───── DATA SUPPLIED ─────

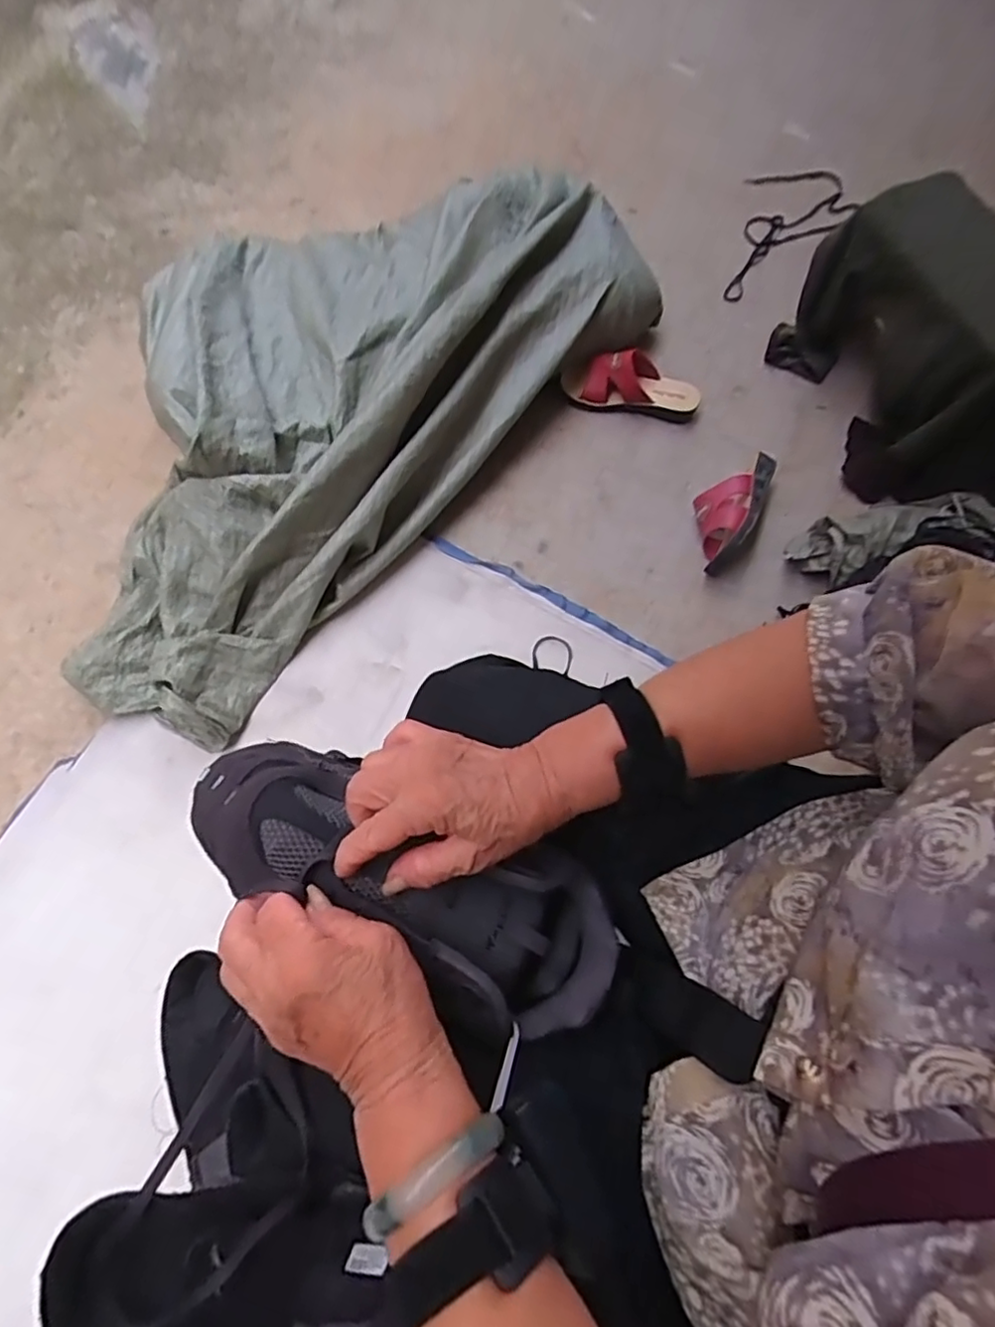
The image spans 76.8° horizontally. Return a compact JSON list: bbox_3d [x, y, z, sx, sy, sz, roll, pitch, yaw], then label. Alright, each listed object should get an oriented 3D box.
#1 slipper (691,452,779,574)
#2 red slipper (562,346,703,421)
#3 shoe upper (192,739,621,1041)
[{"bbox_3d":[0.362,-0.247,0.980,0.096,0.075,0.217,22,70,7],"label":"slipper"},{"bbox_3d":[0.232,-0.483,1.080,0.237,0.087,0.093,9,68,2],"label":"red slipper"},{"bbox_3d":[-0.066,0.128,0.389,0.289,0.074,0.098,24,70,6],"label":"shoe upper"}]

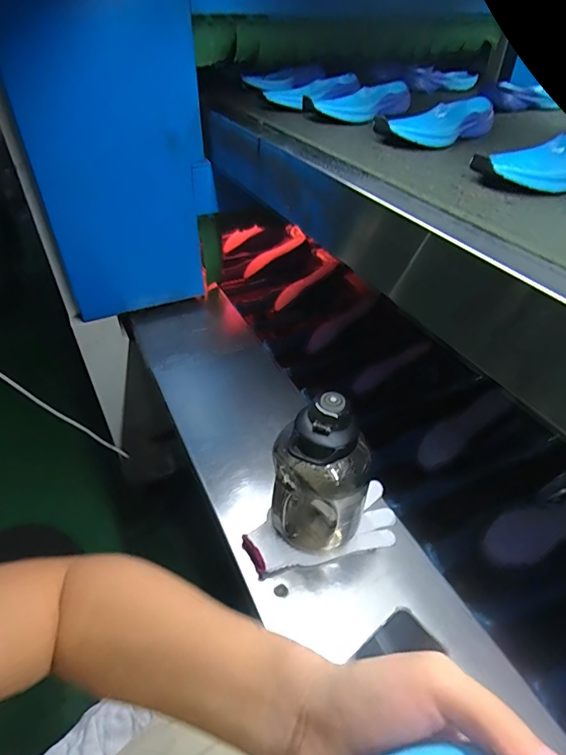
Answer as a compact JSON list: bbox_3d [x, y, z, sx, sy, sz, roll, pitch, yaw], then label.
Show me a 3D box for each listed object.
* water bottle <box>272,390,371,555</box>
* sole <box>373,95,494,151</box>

─────

» EXERCISE
Your task is to return the lines above, from the first one up to and including the line containing "#2 red slipper (562,346,703,421)", minus any pictures.

» RESPONSE FOR THIS EXERCISE
The image spans 76.8° horizontally. Return a compact JSON list: bbox_3d [x, y, z, sx, sy, sz, roll, pitch, yaw], then label. Alright, each listed object should get an oriented 3D box.
#1 slipper (691,452,779,574)
#2 red slipper (562,346,703,421)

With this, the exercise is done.